Die designierte EU-Kommissionspräsidentin Ursula von der Leyen hat die Kommissare vorgestellt, die sie dem Europaparlament vorschlagen möchte. Und sie hat den Kommissionen, denen diese vorstehen sollen, neue Namen gegeben. Auch die für Migrations- und Asylpolitik zuständige Kommission hat eine Namensänderung erhalten. Von der Leyen nennt sie die Kommission zum „Schutz unseres europäischen Lebensstils“. Im Original: „Protecting our European way of life“.
Mit seinem Buch „Die feinen Unterschiede“ begründete Pierre Bourdieu vor genau vierzig Jahren die moderne Soziologie. Bei den „feinen Unterschieden“ geht es um die Strategien, mit denen sich die eine Gesellschaftsschicht von der anderen zu unterscheiden sucht. Natürlich geht das immer von oben nach unten. Je höher man sich in der Gesellschaftshierarchie wähnt, desto feiner werden die Merkmale, durch die man Differenz signalisiert – und damit Distanz herstellt. Man trinkt nicht Sekt sondern Champagner – und nicht nur irgendeinen. Man spielt nicht mehr nur Tennis sondern golft. Um vom Helikopterski zu schweigen. Lebensstil nennt sich das. Oder Lifestyle. Oder „way of life“, wie sich die designierte EU-Kommissionspräsidentin ausdrückt.
Der Zusammenhang, in dem sie dieses Wort verwendet, passt exakt zu dem Feld, das der Soziologe Bourdieu seinerzeit beschrieb: Es geht um Abgrenzung und Ausgrenzung. Wenn man eine Institution, die sich um Einwanderung nach und Asyl in Europa kümmern soll, „Kommission zum Schutz unseres europäischen Lebensstils“ nennt, sagt man nicht aber meint damit, dass dieser „Lebensstil“ etwas ganz Anderes und vor allem etwas viel Besseres als alle anderen, nicht-europäischen Lebensstile ist. Denn warum sonst sollte man ihn „schützen“ und das heißt ja: Nach Leibeskräften verteidigen wollen?
Nun versteht die frühere deutsche Verteidigungsministerin unter „Lebensstil“ wohl nicht in erster Linie die spezielle Art und Weise, wie Europäer zu speisen oder zu trinken, sich zu kleiden oder Sport zu treiben pflegen. Und kaum auch die „Werte“, auf denen die EU gründet, wie ihre jetzt nachgeschobene Behauptung lautet: Die dazu gehörende „Achtung der Menschenwürde“ hat wohl kaum etwas damit zu tun, dass unter den Augen europäischer Grenzschützer täglich Afrikaner im Mittelmeer ertrinken.
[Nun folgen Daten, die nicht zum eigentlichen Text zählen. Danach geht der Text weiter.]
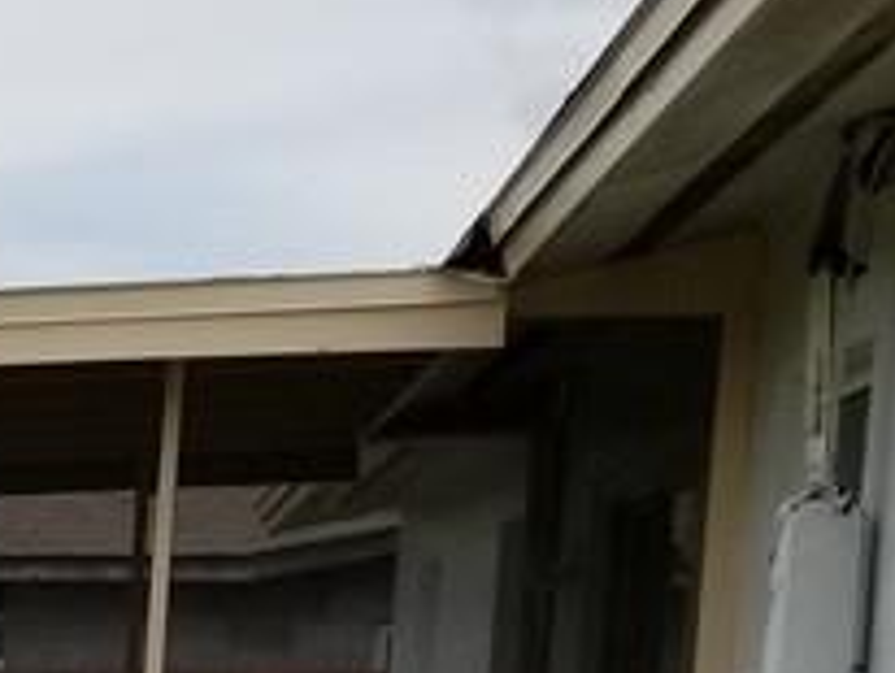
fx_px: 3339
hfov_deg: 13.5
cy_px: 1216
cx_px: -760
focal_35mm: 129
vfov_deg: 10.8
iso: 50
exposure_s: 1/2296
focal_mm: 4.25
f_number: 1.7
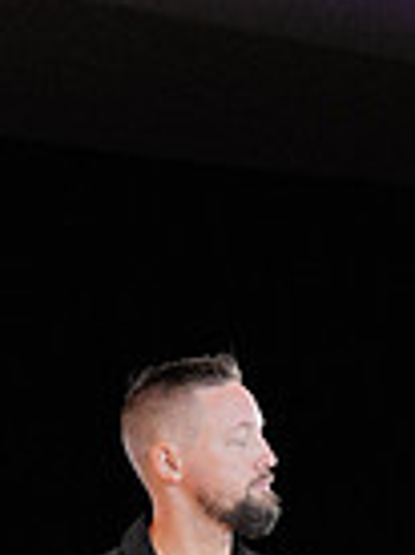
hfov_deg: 5.4
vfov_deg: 7.2
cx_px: 490
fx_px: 4345
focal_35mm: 271
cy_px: 909
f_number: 4
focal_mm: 67
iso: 2500
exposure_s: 1/500
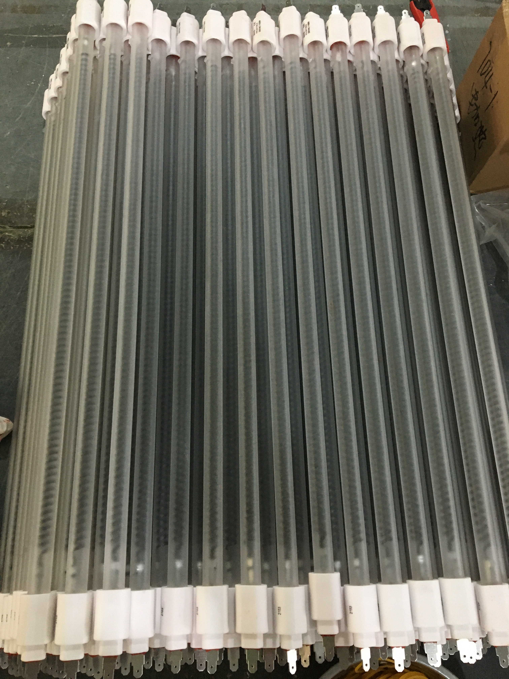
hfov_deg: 48.2
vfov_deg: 61.7
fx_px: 569
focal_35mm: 29
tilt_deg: -72.0
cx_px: 254
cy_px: 340
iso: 200
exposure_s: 1/33
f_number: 2.2
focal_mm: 4.15
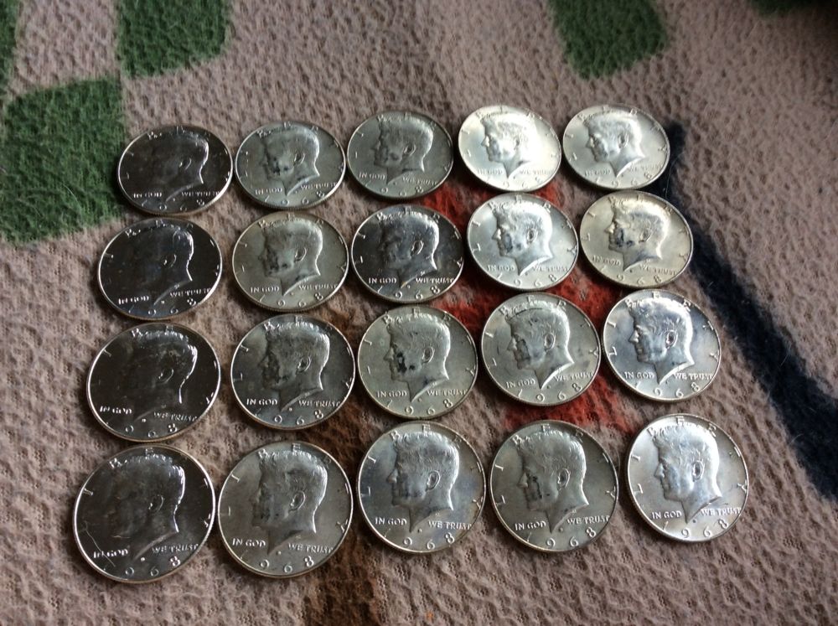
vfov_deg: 44.1
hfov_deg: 56.9
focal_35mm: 32
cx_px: 419
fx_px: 774
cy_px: 313
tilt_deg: -60.3
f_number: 2.4
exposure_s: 1/24
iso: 50
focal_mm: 3.3
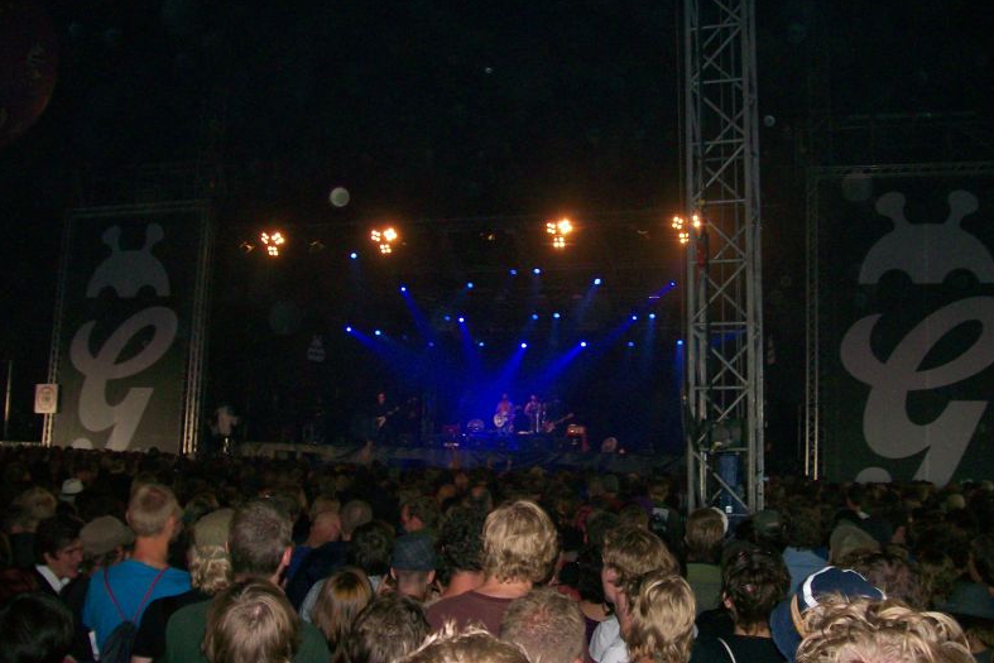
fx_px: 1049
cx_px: 498
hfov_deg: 50.7
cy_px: 333
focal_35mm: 38
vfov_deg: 35.1
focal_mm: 6
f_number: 2.7
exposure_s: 1/64
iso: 140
Von der Leyens Parteifreund Wolfgang Weber dagegen, der sich vor ihr um das Amt des Kommissionspräsidenten bewarb, ließ in einem Interview im März vergangenen Jahres sehr viel deutlicher erkennen, was eigentlich unter einem „europäischen Lebensstil“ zu verstehen ist. Sicherheiten wie der stetig wachsende Wohlstand seien in Europa nicht mehr „so da“ sagte er. Der europäische Lebensstil „wackele“. Es gehe ums „Überleben der europäischen Lebensart“. Und um dieses „attraktive Lebensmodell“ zu verteidigen, müsse man halt, wenn nötig, Zäune um Europa bauen.
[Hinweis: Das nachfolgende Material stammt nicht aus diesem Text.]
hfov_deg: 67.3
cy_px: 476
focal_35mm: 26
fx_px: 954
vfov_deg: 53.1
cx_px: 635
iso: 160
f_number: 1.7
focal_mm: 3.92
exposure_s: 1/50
„Europäischer Lebensstil“ bedeutet also in der Terminologie unserer Europapolitiker trivialerweise nichts anderes als „Lebensstandard“. Als die Art und Weise, wie wir „unseren“ Reichtum zu genießen pflegen. Auf Kosten aller anderen auf der Welt. „Lebensstil“ klingt halt nur besser als „Lebensstandard“. Und im Sinne Pierre Bourdieus auch sehr viel vornehmer. Denn so macht man sich nicht mit den ausländerfeindlichen Dumpfbacken gemein, die sagen, die „Flüchtlinge“ nähmen uns die Sozialhilfe und die Kita-Plätze weg. Handelt aber ganz in ihrem Sinne.